▶ _Given text_:

4.14 Compliance with Laws. The Company and each of the Subsidiaries hold all licenses, franchises, permits, authorizations and regulatory approvals necessary for the lawful conduct of its business as presently conducted, and has complied with all applicable statutes, laws, ordinances, rules and regulations of all governmental bodies, agencies and subdivisions having, asserting or claiming jurisdiction over it, with respect to any part of the conduct of its business and corporate affairs, where the failure to so hold or comply could reasonably be expected to have a material adverse affect upon the Company’s or Subsidiaries’ condition (financial or otherwise), business, assets or properties.

4.15 Environmental Matters. To Seller’s knowledge, neither the Company nor any of its Subsidiaries has used, generated, manufactured, installed, released, discharged, stored or disposed of any Hazardous Materials (as defined below) on, under, in or about the site of any real property owned, leased or otherwise occupied by the Company or any of its Subsidiaries, other than substances commonly used in research and development and chemical process manufacturing and used and disposed of in accordance with all relevant rules and regulations. The term “Hazardous Materials” shall mean any substance, material or waste which is regulated by any local government authority or the United States Government.

▶ _Problem requirements_: Reproduce verbatim the portion of the contract provisions above that begins at the words "4.15 Environmental Matters. To" and ends after the words "United States Government.".

▶ _Information provided_:
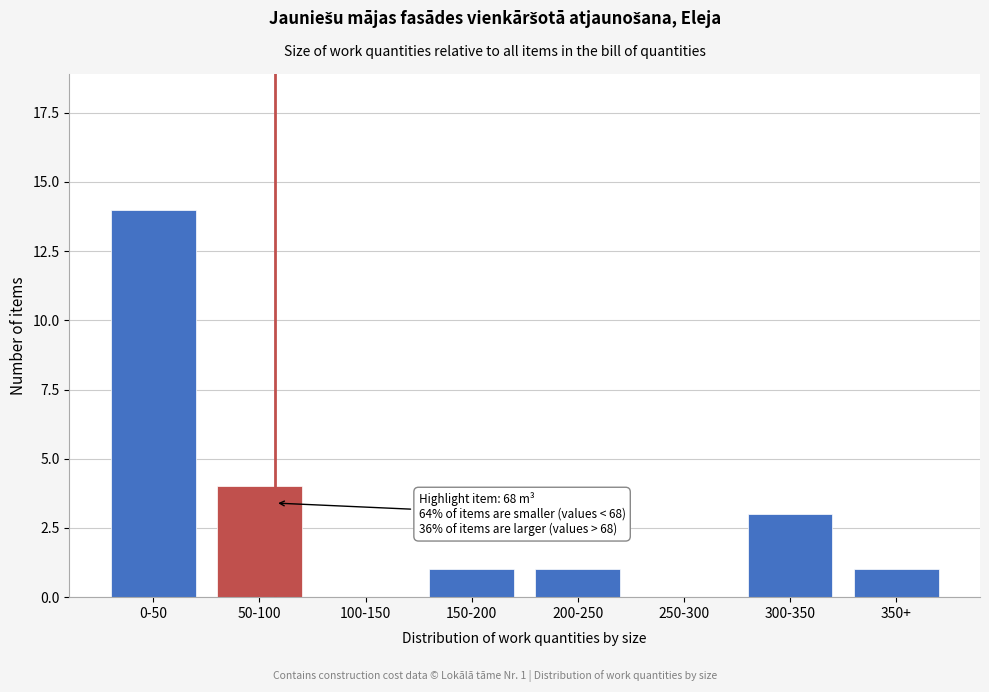

Reading left to right, what are all the values shown in this chart?

0-50=14	50-100=4	100-150=0	150-200=1	200-250=1	250-300=0	300-350=3	350+=1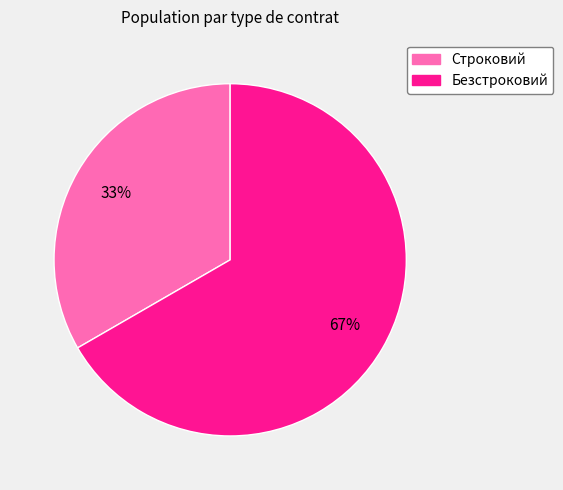

Is the sum of Строковий and Безстроковий greater than half?

Yes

▶ _Problem solution_:
4.15 Environmental Matters. To Seller’s knowledge, neither the Company nor any of its Subsidiaries has used, generated, manufactured, installed, released, discharged, stored or disposed of any Hazardous Materials (as defined below) on, under, in or about the site of any real property owned, leased or otherwise occupied by the Company or any of its Subsidiaries, other than substances commonly used in research and development and chemical process manufacturing and used and disposed of in accordance with all relevant rules and regulations. The term “Hazardous Materials” shall mean any substance, material or waste which is regulated by any local government authority or the United States Government.